Reading a multi-byte number

[Jeff Epler]

> Quoth Batista, Facundo:
> >                 valor += ord(car) * (255 ^ exp)
> 
On Mon, May 19, 2003 at 02:30:28PM -0600, Steven Taschuk wrote:
> (Btw, shouldn't that be "255**exp"?)

No, it should probably involve 256. (Or <<8)

Try the "struct" module.  It will let you read multi-byte numbers, provided
that the length in bytes is 1, 2, 4 (or 8 on platforms with 'long long').

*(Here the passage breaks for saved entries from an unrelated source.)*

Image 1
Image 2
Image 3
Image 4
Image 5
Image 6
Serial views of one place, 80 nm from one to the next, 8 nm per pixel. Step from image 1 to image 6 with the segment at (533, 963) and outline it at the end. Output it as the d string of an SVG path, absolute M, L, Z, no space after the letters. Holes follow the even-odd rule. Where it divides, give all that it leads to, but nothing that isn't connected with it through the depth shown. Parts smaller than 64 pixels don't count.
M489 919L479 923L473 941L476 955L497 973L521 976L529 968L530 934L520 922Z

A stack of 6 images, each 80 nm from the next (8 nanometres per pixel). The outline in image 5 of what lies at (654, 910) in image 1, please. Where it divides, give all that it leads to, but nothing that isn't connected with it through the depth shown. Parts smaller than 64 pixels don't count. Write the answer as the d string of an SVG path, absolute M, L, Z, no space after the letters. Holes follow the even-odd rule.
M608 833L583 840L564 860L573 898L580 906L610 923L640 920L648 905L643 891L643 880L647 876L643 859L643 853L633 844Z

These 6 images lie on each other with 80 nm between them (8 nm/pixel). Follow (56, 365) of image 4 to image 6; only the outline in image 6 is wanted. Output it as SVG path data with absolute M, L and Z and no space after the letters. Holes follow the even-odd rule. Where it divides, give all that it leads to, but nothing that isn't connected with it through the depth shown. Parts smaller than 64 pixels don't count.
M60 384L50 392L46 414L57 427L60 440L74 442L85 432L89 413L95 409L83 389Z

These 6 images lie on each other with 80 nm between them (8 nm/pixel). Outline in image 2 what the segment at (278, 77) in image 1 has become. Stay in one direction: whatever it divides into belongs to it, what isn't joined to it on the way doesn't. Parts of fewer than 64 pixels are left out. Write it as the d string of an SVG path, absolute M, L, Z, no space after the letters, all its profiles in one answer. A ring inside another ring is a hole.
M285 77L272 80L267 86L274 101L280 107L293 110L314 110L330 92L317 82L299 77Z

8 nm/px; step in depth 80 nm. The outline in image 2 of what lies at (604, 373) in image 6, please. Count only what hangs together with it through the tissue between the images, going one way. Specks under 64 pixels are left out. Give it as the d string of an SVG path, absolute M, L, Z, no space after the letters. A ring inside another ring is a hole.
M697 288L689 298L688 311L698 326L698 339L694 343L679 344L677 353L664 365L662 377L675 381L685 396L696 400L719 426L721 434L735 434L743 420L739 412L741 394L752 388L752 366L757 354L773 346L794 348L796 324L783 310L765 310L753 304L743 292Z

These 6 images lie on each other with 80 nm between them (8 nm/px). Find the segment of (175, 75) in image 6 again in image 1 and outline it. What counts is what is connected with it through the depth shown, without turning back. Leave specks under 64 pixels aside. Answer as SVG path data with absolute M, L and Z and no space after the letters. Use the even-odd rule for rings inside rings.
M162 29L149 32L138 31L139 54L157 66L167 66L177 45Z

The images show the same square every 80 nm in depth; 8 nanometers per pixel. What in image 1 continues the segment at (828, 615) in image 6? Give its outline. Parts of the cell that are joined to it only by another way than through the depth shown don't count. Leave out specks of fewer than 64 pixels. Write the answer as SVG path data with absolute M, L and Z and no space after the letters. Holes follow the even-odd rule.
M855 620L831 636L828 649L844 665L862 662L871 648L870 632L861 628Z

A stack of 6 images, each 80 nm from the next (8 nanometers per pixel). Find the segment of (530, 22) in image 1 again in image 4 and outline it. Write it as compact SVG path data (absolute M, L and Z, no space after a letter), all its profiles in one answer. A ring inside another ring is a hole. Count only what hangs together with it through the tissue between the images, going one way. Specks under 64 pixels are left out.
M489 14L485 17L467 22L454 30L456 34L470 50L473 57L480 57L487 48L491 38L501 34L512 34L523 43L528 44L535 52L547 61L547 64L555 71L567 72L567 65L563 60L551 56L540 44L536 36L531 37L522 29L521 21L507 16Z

If you want to read different lengths, use of struct.unpack may still be
an advantage, because you could do up to 8 bytes at a time instead of 1.
Or it might be premature optimization.  Something like the following
(untested):

import struct
def unpack(bytestring):
        nbytes = len(bytestring)
        num_quads = nbytes / 8
        num_chars = nbytes % 8
	print num_quads, num_chars
        format = "<%dQ%dB" % (num_quads, num_chars)
        parts = struct.unpack(format, bytestring)
        v = 0l
        shift = 0
        for i in range(num_quads):
                v = v | (parts[i] * 1L << shift)
                shift = shift + 64
        for i in range(num_chars):
                v = v | (parts[num_quads + i] * 1L << shift)
                shift = shift + 8
        return v

Of course, if what you want is a way to write Python long numbers
relatively efficiently, you might want to use 'marshal' to do so.  Consider
a 1000-bit number:
>>> len(str(1l<<1000))
302
>>> len(pickle.dumps(1l<<1000))
306
>>> len(marshal.dumps(1l<<1000))
139
>>> 1000/8
125

so the overhead of marshal is quite small for large numbers (1/16 length +
a few extra bytes) and this also encodes the length of the number.

Jeff